[Data entries]
============

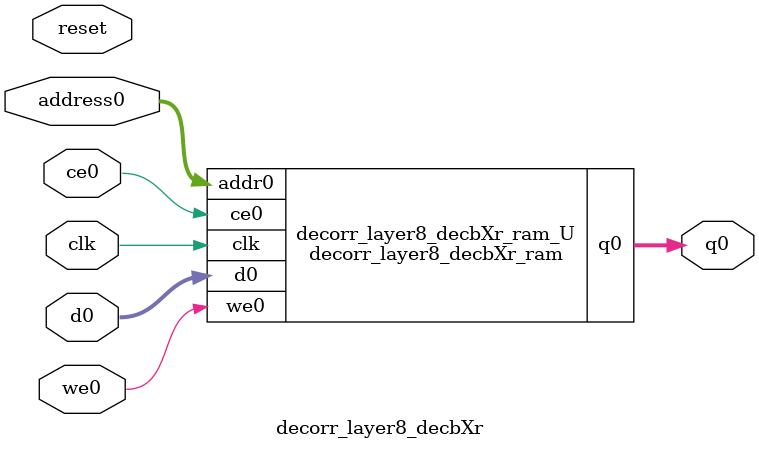
<source format=v>
`timescale 1 ns / 1 ps
module decorr_layer8_decbXr_ram (addr0, ce0, d0, we0, q0,  clk);

parameter DWIDTH = 12;
parameter AWIDTH = 9;
parameter MEM_SIZE = 330;

input[AWIDTH-1:0] addr0;
input ce0;
input[DWIDTH-1:0] d0;
input we0;
output reg[DWIDTH-1:0] q0;
input clk;

(* ram_style = "block" *)reg [DWIDTH-1:0] ram[0:MEM_SIZE-1];




always @(posedge clk)  
begin 
    if (ce0) 
    begin
        if (we0) 
        begin 
            ram[addr0] <= d0; 
        end 
        q0 <= ram[addr0];
    end
end


endmodule

`timescale 1 ns / 1 ps
module decorr_layer8_decbXr(
    reset,
    clk,
    address0,
    ce0,
    we0,
    d0,
    q0);

parameter DataWidth = 32'd12;
parameter AddressRange = 32'd330;
parameter AddressWidth = 32'd9;
input reset;
input clk;
input[AddressWidth - 1:0] address0;
input ce0;
input we0;
input[DataWidth - 1:0] d0;
output[DataWidth - 1:0] q0;



decorr_layer8_decbXr_ram decorr_layer8_decbXr_ram_U(
    .clk( clk ),
    .addr0( address0 ),
    .ce0( ce0 ),
    .we0( we0 ),
    .d0( d0 ),
    .q0( q0 ));

endmodule


</source>
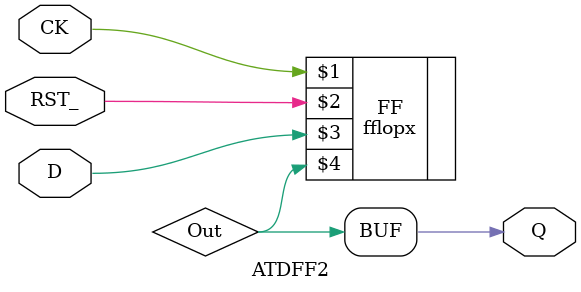
<source format=v>
module ATDFF2
    (
     D,
     CK,
     RST_,
     Q
     );
input D;
input CK;
input RST_;
output Q;

wire   Out;
fflopx #(1) FF(CK,RST_,D,Out);

reg    Q;
always @(Out)
    begin
//  #0.56;
    Q = Out;
    end

endmodule

</source>
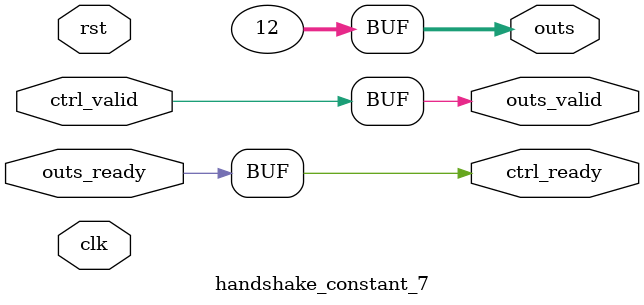
<source format=v>
`timescale 1ns / 1ps
module handshake_constant_7 #(
  parameter DATA_WIDTH = 32  // Default set to 32 bits
) (
  input                       clk,
  input                       rst,
  // Input Channel
  input                       ctrl_valid,
  output                      ctrl_ready,
  // Output Channel
  output [DATA_WIDTH - 1 : 0] outs,
  output                      outs_valid,
  input                       outs_ready
);
  assign outs       = 5'b01100;
  assign outs_valid = ctrl_valid;
  assign ctrl_ready = outs_ready;

endmodule

</source>
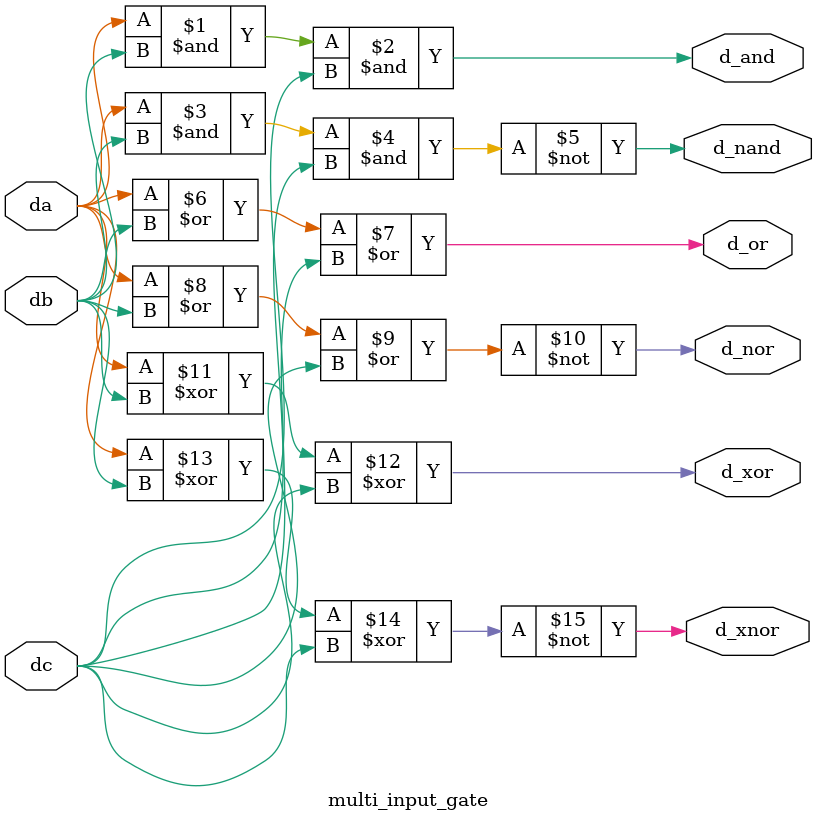
<source format=v>

module multi_input_gate(
    input da,
    input db,
    input dc,

    
    output d_and,
    output d_nand,
    output d_or,
    output d_nor,
    output d_xor,
    output d_xnor
    );
    
    //ÊµÀý»¯Ô­Óï¶àÊäÈëÓëÃÅÄ£¿é
    and U1_and(d_and, da, db, dc);
    //ÊµÀý»¯Ô­Óï¶àÊäÈëÓë·ÇÃÅÄ£¿é
    nand U2_nand(d_nand, da, db, dc);
    //ÊµÀý»¯Ô­Óï¶àÊäÈë»òÃÅÄ£¿é
    or U1_or(d_or, da, db, dc);
    //ÊµÀý»¯Ô­Óï¶àÊäÈëÓë»ò·ÇÃÅÄ£¿é
    nor U2_nor(d_nor, da, db, dc);
    //ÊµÀý»¯Ô­Óï¶àÊäÈëÒì»òÃÅÄ£¿é
    xor U1_xor(d_xor, da, db, dc);
    //ÊµÀý»¯Ô­Óï¶àÊäÈëÍ¬»òÃÅÄ£¿é
    xnor U2_xnor(d_xnor, da, db, dc);  

endmodule
// END OF multi_input_gate.v FILE **********************************************

    
   
</source>
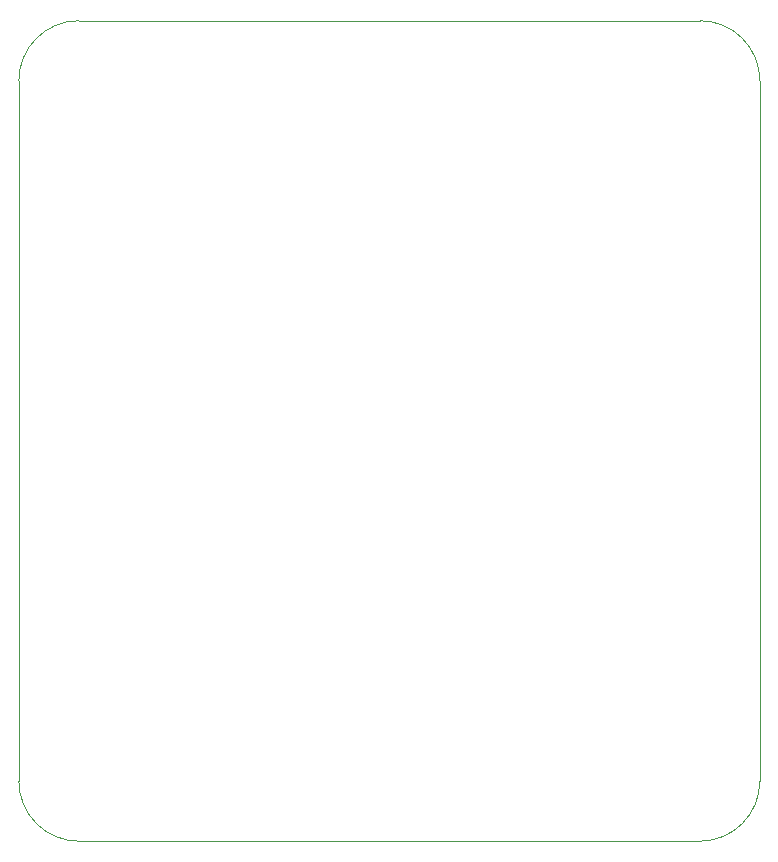
<source format=gbr>
%TF.GenerationSoftware,KiCad,Pcbnew,(5.1.9)-1*%
%TF.CreationDate,2021-02-25T14:19:21-05:00*%
%TF.ProjectId,Main,4d61696e-2e6b-4696-9361-645f70636258,rev?*%
%TF.SameCoordinates,Original*%
%TF.FileFunction,Profile,NP*%
%FSLAX45Y45*%
G04 Gerber Fmt 4.5, Leading zero omitted, Abs format (unit mm)*
G04 Created by KiCad (PCBNEW (5.1.9)-1) date 2021-02-25 14:19:21*
%MOMM*%
%LPD*%
G01*
G04 APERTURE LIST*
%TA.AperFunction,Profile*%
%ADD10C,0.050000*%
%TD*%
G04 APERTURE END LIST*
D10*
X14820900Y-12471400D02*
X14820900Y-6540500D01*
X9055100Y-12979400D02*
X14312900Y-12979400D01*
X8547100Y-6540500D02*
X8547100Y-12471400D01*
X14312900Y-6032500D02*
X9055100Y-6032500D01*
X14312900Y-6032500D02*
G75*
G02*
X14820900Y-6540500I0J-508000D01*
G01*
X14820900Y-12471400D02*
G75*
G02*
X14312900Y-12979400I-508000J0D01*
G01*
X9055100Y-12979400D02*
G75*
G02*
X8547100Y-12471400I0J508000D01*
G01*
X8547100Y-6540500D02*
G75*
G02*
X9055100Y-6032500I508000J0D01*
G01*
M02*

</source>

============

- WORK ITEM: Every entry must be reproduced exactly, with the images left out.

- ANSWER SPACE:
<source format=v>
`timescale 1 ns / 1 ps
module decorr_layer8_decbXr_ram (addr0, ce0, d0, we0, q0,  clk);

parameter DWIDTH = 12;
parameter AWIDTH = 9;
parameter MEM_SIZE = 330;

input[AWIDTH-1:0] addr0;
input ce0;
input[DWIDTH-1:0] d0;
input we0;
output reg[DWIDTH-1:0] q0;
input clk;

(* ram_style = "block" *)reg [DWIDTH-1:0] ram[0:MEM_SIZE-1];




always @(posedge clk)  
begin 
    if (ce0) 
    begin
        if (we0) 
        begin 
            ram[addr0] <= d0; 
        end 
        q0 <= ram[addr0];
    end
end


endmodule

`timescale 1 ns / 1 ps
module decorr_layer8_decbXr(
    reset,
    clk,
    address0,
    ce0,
    we0,
    d0,
    q0);

parameter DataWidth = 32'd12;
parameter AddressRange = 32'd330;
parameter AddressWidth = 32'd9;
input reset;
input clk;
input[AddressWidth - 1:0] address0;
input ce0;
input we0;
input[DataWidth - 1:0] d0;
output[DataWidth - 1:0] q0;



decorr_layer8_decbXr_ram decorr_layer8_decbXr_ram_U(
    .clk( clk ),
    .addr0( address0 ),
    .ce0( ce0 ),
    .we0( we0 ),
    .d0( d0 ),
    .q0( q0 ));

endmodule


</source>
<source format=v>
module ATDFF2
    (
     D,
     CK,
     RST_,
     Q
     );
input D;
input CK;
input RST_;
output Q;

wire   Out;
fflopx #(1) FF(CK,RST_,D,Out);

reg    Q;
always @(Out)
    begin
//  #0.56;
    Q = Out;
    end

endmodule

</source>
<source format=v>
`timescale 1ns / 1ps
module handshake_constant_7 #(
  parameter DATA_WIDTH = 32  // Default set to 32 bits
) (
  input                       clk,
  input                       rst,
  // Input Channel
  input                       ctrl_valid,
  output                      ctrl_ready,
  // Output Channel
  output [DATA_WIDTH - 1 : 0] outs,
  output                      outs_valid,
  input                       outs_ready
);
  assign outs       = 5'b01100;
  assign outs_valid = ctrl_valid;
  assign ctrl_ready = outs_ready;

endmodule

</source>
<source format=v>

module multi_input_gate(
    input da,
    input db,
    input dc,

    
    output d_and,
    output d_nand,
    output d_or,
    output d_nor,
    output d_xor,
    output d_xnor
    );
    
    //ÊµÀý»¯Ô­Óï¶àÊäÈëÓëÃÅÄ£¿é
    and U1_and(d_and, da, db, dc);
    //ÊµÀý»¯Ô­Óï¶àÊäÈëÓë·ÇÃÅÄ£¿é
    nand U2_nand(d_nand, da, db, dc);
    //ÊµÀý»¯Ô­Óï¶àÊäÈë»òÃÅÄ£¿é
    or U1_or(d_or, da, db, dc);
    //ÊµÀý»¯Ô­Óï¶àÊäÈëÓë»ò·ÇÃÅÄ£¿é
    nor U2_nor(d_nor, da, db, dc);
    //ÊµÀý»¯Ô­Óï¶àÊäÈëÒì»òÃÅÄ£¿é
    xor U1_xor(d_xor, da, db, dc);
    //ÊµÀý»¯Ô­Óï¶àÊäÈëÍ¬»òÃÅÄ£¿é
    xnor U2_xnor(d_xnor, da, db, dc);  

endmodule
// END OF multi_input_gate.v FILE **********************************************

    
   
</source>
<source format=gbr>
%TF.GenerationSoftware,KiCad,Pcbnew,(5.1.9)-1*%
%TF.CreationDate,2021-02-25T14:19:21-05:00*%
%TF.ProjectId,Main,4d61696e-2e6b-4696-9361-645f70636258,rev?*%
%TF.SameCoordinates,Original*%
%TF.FileFunction,Profile,NP*%
%FSLAX45Y45*%
G04 Gerber Fmt 4.5, Leading zero omitted, Abs format (unit mm)*
G04 Created by KiCad (PCBNEW (5.1.9)-1) date 2021-02-25 14:19:21*
%MOMM*%
%LPD*%
G01*
G04 APERTURE LIST*
%TA.AperFunction,Profile*%
%ADD10C,0.050000*%
%TD*%
G04 APERTURE END LIST*
D10*
X14820900Y-12471400D02*
X14820900Y-6540500D01*
X9055100Y-12979400D02*
X14312900Y-12979400D01*
X8547100Y-6540500D02*
X8547100Y-12471400D01*
X14312900Y-6032500D02*
X9055100Y-6032500D01*
X14312900Y-6032500D02*
G75*
G02*
X14820900Y-6540500I0J-508000D01*
G01*
X14820900Y-12471400D02*
G75*
G02*
X14312900Y-12979400I-508000J0D01*
G01*
X9055100Y-12979400D02*
G75*
G02*
X8547100Y-12471400I0J508000D01*
G01*
X8547100Y-6540500D02*
G75*
G02*
X9055100Y-6032500I508000J0D01*
G01*
M02*

</source>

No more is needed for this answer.